X = predict_df[in_ts_names].values
predict_df["prediction_lin_reg1"] = lin_reg.predict(X)

predict_df.plot(x="timestamp", y=[out_ts_name, "prediction_lin_reg1"], figsize=(10,10));

<IPython.core.display.Javascript object>

### Look at the fit for the training data

In [34]:
lin_reg = LinearRegression()
lin_reg.fit(train_X, train_y)

X = datapoints_df[in_ts_names].values
datapoints_df["prediction_lin_reg1"] = lin_reg.predict(X)

datapoints_df.plot(x="timestamp", y=[out_ts_name, "prediction_lin_reg1"], figsize=(10,10));

<IPython.core.display.Javascript object>

### Results

* As seen in the above, the Linear Regression model is struggling due to the anomalous period.

* One assumption of linear regression is validity of the model, that does not hold during anomalous periods.

### 1. Add dummy variable for anomalous period

In [35]:
datapoints_df['state'] = (datapoints_df[out_ts_name]< 4)*1
predict_df['state'] = (predict_df[out_ts_name]< 4)*1

In [38]:
train_X2 = datapoints_df[in_ts_names + ['state']].values

lin_reg = LinearRegression()
lin_reg.fit(train_X_, train_y)

X = predict_df[in_ts_names + ['state']].values
predict_df["prediction_lin_reg2"] = lin_reg.predict(X)

predict_df.plot(x="timestamp", y=[out_ts_name, "prediction_lin_reg2"], figsize=(10,10));

NameError: name 'train_X_' is not defined

### Look at the fit for the training data

In [None]:
lin_reg = LinearRegression()
lin_reg.fit(train_X2, train_y)

X = datapoints_df[in_ts_names + ['state']].values
datapoints_df["prediction_lin_reg2"] = lin_reg.predict(X)

datapoints_df.plot(x="timestamp", y=[out_ts_name, "prediction_lin_reg2"], figsize=(10,10));

### Results

* The fit is better, but the model is still struggling with the anomalous period

### 2. Remove outliers

In [None]:
quantiles = [0.95, 0.975, 0.98, 0.99]
quantiles_df = pd.DataFrame([np.array(quantiles), np.quantile(datapoints_df[out_ts_name], q=quantiles)]).T
quantiles_df.columns = ['quantile', 'value']
quantiles_df

In [None]:
datapoints_df_adj = datapoints_df.loc[datapoints_df[out_ts_name]< 4,:]

In [None]:
train_X_adj = datapoints_df_adj[in_ts_names].values
train_y_adj = datapoints_df_adj[out_ts_name].values

In [None]:
lin_reg = LinearRegression()
lin_reg.fit(train_X_adj, train_y_adj)

X = predict_df[in_ts_names].values
predict_df["prediction_lin_reg3"] = lin_reg.predict(X)
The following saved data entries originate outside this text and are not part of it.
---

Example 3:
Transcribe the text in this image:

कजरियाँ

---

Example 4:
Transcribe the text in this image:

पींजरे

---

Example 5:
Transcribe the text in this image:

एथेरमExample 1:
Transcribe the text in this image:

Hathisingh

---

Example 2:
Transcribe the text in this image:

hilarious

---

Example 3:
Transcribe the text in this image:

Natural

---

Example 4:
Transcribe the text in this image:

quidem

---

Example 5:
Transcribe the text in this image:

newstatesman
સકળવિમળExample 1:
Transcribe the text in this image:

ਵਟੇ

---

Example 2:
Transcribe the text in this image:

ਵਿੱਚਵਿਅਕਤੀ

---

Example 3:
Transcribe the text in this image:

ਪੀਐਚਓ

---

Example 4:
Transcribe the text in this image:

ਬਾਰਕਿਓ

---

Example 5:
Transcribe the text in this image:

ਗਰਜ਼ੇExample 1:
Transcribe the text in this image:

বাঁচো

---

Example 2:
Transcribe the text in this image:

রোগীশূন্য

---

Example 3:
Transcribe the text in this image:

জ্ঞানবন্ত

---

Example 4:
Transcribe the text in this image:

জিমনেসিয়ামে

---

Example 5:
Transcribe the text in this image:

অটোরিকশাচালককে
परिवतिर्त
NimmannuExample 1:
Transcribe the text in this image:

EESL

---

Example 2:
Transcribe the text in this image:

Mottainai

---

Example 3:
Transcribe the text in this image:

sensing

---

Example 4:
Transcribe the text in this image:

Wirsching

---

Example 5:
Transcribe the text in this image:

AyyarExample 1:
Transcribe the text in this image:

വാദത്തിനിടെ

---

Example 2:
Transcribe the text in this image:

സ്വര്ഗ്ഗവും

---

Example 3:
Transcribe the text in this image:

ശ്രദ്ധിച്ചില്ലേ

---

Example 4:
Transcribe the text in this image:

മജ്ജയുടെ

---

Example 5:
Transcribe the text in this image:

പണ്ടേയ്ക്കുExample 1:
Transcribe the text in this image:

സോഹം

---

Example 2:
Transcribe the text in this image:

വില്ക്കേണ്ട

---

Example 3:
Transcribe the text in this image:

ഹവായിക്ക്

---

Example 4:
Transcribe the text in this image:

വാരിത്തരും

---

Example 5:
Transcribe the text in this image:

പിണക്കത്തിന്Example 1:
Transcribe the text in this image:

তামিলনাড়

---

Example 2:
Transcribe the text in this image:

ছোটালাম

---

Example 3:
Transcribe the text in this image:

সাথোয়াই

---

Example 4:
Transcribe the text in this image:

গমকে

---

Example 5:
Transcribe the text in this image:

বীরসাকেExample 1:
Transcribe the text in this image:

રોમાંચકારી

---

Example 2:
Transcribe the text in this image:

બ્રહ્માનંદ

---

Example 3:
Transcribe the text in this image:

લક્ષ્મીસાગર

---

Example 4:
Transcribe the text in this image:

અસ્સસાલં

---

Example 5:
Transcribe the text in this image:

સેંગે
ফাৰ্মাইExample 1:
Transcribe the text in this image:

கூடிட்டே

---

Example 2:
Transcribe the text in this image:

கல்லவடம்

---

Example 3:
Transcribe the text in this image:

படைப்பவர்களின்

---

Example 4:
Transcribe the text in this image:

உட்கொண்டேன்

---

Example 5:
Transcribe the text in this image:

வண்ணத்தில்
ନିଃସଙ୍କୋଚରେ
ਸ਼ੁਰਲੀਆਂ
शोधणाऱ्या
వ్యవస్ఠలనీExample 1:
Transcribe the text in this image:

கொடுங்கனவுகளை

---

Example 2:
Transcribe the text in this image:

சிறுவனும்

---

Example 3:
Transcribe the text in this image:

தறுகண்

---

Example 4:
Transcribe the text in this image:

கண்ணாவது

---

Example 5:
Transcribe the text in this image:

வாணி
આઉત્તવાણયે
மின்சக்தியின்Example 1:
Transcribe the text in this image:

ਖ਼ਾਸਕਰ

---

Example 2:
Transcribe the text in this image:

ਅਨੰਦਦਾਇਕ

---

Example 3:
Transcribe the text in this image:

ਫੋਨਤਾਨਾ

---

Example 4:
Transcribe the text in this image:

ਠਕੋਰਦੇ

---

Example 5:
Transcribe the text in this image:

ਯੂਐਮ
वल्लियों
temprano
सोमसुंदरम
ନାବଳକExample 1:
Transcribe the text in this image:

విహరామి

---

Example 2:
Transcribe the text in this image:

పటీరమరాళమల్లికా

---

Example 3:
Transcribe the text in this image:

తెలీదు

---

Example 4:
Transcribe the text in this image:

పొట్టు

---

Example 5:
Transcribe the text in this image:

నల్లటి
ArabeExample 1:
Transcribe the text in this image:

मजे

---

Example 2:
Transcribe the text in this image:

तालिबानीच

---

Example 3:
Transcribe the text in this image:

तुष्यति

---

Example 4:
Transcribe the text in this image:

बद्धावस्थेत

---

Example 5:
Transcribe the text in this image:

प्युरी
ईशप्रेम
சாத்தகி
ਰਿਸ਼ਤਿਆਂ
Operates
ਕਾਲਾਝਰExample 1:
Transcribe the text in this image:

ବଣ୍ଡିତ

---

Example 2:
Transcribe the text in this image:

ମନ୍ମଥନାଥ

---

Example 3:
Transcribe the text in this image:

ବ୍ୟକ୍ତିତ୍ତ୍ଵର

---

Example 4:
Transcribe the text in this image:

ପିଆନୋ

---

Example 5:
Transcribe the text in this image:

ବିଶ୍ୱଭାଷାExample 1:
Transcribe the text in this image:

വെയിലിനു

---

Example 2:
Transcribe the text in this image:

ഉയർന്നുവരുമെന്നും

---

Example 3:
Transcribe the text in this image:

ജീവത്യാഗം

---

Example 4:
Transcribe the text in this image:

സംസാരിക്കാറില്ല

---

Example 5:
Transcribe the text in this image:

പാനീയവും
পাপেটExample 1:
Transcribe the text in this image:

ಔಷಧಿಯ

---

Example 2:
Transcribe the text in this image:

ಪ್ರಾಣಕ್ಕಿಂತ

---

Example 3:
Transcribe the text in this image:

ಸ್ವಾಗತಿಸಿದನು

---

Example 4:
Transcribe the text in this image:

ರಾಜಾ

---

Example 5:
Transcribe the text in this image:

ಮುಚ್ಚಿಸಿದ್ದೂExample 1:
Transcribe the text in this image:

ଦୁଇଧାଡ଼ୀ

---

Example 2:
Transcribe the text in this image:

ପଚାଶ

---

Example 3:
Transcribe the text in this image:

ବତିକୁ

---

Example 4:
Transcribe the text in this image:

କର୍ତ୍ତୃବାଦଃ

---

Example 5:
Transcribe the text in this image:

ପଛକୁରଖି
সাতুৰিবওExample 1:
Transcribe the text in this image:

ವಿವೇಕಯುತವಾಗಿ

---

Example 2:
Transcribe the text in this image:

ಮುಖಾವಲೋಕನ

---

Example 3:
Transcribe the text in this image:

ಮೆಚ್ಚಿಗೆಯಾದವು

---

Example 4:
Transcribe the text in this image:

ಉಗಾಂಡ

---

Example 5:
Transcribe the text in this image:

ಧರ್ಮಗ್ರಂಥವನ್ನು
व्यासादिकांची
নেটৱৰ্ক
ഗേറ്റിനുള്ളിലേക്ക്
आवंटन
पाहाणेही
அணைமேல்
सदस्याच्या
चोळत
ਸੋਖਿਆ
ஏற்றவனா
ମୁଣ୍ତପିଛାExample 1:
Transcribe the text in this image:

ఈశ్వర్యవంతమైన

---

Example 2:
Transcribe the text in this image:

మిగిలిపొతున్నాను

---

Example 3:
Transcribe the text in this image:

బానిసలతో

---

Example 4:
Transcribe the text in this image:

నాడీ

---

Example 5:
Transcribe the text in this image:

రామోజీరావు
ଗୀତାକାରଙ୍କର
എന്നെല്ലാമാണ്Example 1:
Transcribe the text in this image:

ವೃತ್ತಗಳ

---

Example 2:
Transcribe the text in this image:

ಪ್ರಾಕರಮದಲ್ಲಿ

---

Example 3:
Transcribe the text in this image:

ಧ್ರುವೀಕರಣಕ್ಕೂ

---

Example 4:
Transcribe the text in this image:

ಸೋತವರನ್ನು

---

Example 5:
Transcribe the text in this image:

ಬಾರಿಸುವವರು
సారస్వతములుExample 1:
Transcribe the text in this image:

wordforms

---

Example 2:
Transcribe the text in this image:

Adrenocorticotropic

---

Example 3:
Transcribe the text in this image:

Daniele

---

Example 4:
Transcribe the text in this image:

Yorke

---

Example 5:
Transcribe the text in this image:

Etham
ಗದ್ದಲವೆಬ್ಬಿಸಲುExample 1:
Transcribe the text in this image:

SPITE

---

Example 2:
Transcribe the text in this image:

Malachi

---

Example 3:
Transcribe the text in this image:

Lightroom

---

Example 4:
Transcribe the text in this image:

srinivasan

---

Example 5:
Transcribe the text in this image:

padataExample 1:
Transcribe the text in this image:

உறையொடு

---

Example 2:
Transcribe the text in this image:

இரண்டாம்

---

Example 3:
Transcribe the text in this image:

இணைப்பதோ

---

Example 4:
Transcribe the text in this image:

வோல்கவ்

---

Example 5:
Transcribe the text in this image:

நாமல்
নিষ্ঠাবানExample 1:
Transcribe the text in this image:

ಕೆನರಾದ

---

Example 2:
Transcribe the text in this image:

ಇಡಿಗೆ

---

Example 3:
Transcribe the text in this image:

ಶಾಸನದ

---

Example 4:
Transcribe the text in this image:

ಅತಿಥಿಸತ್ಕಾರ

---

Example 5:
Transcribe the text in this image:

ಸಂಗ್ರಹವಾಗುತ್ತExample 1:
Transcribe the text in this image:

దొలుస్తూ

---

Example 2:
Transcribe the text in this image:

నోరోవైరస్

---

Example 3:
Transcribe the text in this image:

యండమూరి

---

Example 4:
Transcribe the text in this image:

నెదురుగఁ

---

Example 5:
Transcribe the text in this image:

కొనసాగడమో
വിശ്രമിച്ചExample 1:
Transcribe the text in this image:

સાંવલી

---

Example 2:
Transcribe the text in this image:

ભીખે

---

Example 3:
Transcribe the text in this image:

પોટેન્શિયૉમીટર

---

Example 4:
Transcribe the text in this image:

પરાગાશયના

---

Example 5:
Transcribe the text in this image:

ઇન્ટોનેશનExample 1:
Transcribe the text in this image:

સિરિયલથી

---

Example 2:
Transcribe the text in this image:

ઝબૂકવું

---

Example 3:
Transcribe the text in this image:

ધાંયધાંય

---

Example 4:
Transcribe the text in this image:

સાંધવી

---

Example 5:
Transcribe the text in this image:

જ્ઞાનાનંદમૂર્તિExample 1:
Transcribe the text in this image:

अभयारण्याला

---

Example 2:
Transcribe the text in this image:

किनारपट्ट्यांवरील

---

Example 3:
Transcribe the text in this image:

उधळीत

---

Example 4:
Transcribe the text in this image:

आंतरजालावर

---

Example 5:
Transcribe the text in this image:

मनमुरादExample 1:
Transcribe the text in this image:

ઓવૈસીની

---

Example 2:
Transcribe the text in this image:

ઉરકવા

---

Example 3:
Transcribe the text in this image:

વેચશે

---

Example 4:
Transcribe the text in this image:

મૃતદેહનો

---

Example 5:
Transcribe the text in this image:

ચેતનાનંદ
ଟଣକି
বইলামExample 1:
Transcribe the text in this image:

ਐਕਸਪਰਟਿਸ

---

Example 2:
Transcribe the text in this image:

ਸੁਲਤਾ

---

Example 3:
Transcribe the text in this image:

predict_df.plot(x="timestamp", y=[out_ts_name, "prediction_lin_reg3"], figsize=(10,10));

### Look at the fit for the training data

In [None]:
lin_reg = LinearRegression()
lin_reg.fit(train_X_adj, train_y_adj)

X = datapoints_df[in_ts_names].values
datapoints_df["prediction_lin_reg3"] = lin_reg.predict(X)

datapoints_df.plot(x="timestamp", y=[out_ts_name, "prediction_lin_reg3"], figsize=(10,10));

### Results
* The model predicts the normal period well.
* In general, parametric methods are most suited for simple problems

### Remarks:
* Linear regression is a parametric model.  
* Parametric models are simple, they are easy to understand and the results are interpretable. They are fast to train and you don't need a lot of data to train them. 
* However,  by choosing a functional form these methods are constrained to the specified form, which can result in poor fit if the assumptions are not satisfied. Parametric models are are more suited for simpler problems.
* For this use-cae a non-parametric model can result in a better fit.